Coral NPU ISA Reference

ISA String

rv32imf_zve32x_zicsr_zifencei_zbb

Extensions

Extension Version Description

rv32i

2.1

Base 32-bit integer: ALU, load/store, branches, jumps

m

2.0

Integer multiply/divide: mul, mulh, div, rem

f

2.2

Single-precision float: fadd.s, fmul.s, fdiv.s, fsqrt.s, fmadd.s

zve32x

1.0

128-bit SIMD vector: 4×f32, 8×i16, 16×i8 per register

zicsr

2.0

Control/status registers: csrrw, csrrs, csrrc

zifencei

2.0

Instruction-fetch fence: fence.i

zbb

1.0

Bit manipulation: clz, ctz, cpop, min, max, orc.b, rev8, rol, ror

ABI

Parameter Value

ABI

ilp32

Code model

medany

Endianness

Little-endian

Pointer size

32-bit

Integer size

32-bit

Long size

32-bit

Float

Hardware single-precision (32-bit)

Double

Not supported (no d extension)

Register File

Scalar Registers

Register ABI Name Usage

x0

zero

Hardwired zero

x1

ra

Return address

x2

sp

Stack pointer

x3

gp

Global pointer

x4

tp

Thread pointer (unused — no OS)

x5-x7

t0-t2

Temporaries

x8

s0/fp

Saved register / frame pointer

x9

s1

Saved register

x10-x11

a0-a1

Function arguments / return values

x12-x17

a2-a7

Function arguments

x18-x27

s2-s11

Saved registers

x28-x31

t3-t6

Temporaries

Vector Registers

Register Width Data Types

v0..v63

256-bit

8×i32, 16×i16, 32×i8, 8×f32

acc[8][8]

8×8×32-bit

Accumulator array for outer-product MAC

The C extension encoding space is reclaimed to provide 6-bit vector register indices (64 registers) instead of the standard 5-bit (32 registers).

Pipeline

4-stage in-order scalar pipeline:

Fetch → Decode → Execute → Writeback
  • Fetch: Static branch prediction (backward=taken, forward=not-taken). 1-cycle misprediction penalty.

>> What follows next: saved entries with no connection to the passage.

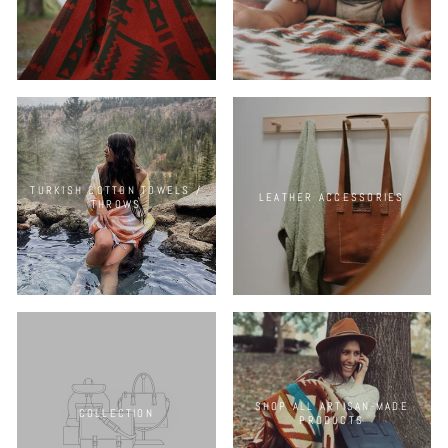
TURKISH COTTON TOWELS /
LEATHER ACCESSORIES
THROWS
SHOP ALL ARTISAN-MADE
COLLECTION
PRODUCTS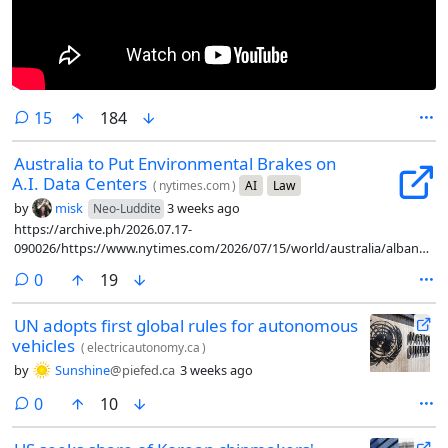
comments
15
184
Australia to Put Environmental Brakes on
A.I. Data Centers
(
nytimes.com
)
AI
Law
by
misk
3 weeks ago
Neo-Luddite
https://archive.ph/2026.07.17-
090026/https://www.nytimes.com/2026/07/15/world/australia/albanese-
artificial-intelligence-guardrails.html
comments
0
19
UN adopts first global rules for autonomous
vehicles
(
electricautonomy.ca
)
by
Sunshine
@piefed.ca
3 weeks ago
comments
0
10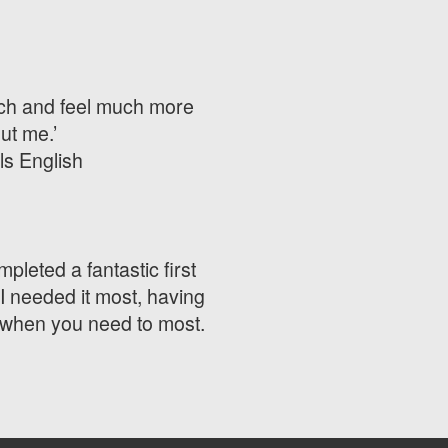
much and feel much more
ut me.’
ls English
mpleted a fantastic first
I needed it most, having
e when you need to most.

  • Decode: 4-way dispatch — scalar ops to execute unit, vector ops to command FIFO.

  • Execute: ALU, FPU, load/store.

  • Writeback: Result commit.

The vector backend is decoupled via a FIFO and executes asynchronously.

Stripmining

A single vector instruction in dispatch expands to 4 issue events:

vadd v0 → vadd v0 : vadd v1 : vadd v2 : vadd v3

This provides 4× throughput per dispatch slot.

MAC Operation

Outer-product multiply-accumulate:

  • 8 parallel VDOT units

  • Each VDOT: 4× int8 multiply → int32 accumulate

  • Total: 256 MACs/cycle

  • Accumulator: 8×8 × 32-bit result matrix

CSR Registers

CSR Address Purpose

mstatus

0x300

Machine status (FP/Vector enable bits)

mcycle

0xB00

Cycle counter (lower 32 bits)

mcycleh

0xB80

Cycle counter (upper 32 bits)

minstret

0xB02

Instructions retired counter

mtvec

0x305

Trap vector base address

Custom

Vendor-specific

Debug, performance counters

Compiler Flags

# Clang cross-compilation flags
-target riscv32-unknown-elf
-march=rv32imf_zve32x_zicsr_zifencei_zbb
-mabi=ilp32
-mcmodel=medany
-O3
-nostdlib
-fno-exceptions
-fno-rtti

Unsupported Features

  • No d extension (no double-precision float)

  • No a extension (no atomic instructions — single-threaded)

  • No c extension (encoding space reclaimed for vector registers)

  • No interrupts in run-to-completion mode

  • No virtual memory (bare-metal, physical addresses only)

  • No f16 hardware (f16 values must be promoted to f32 in software)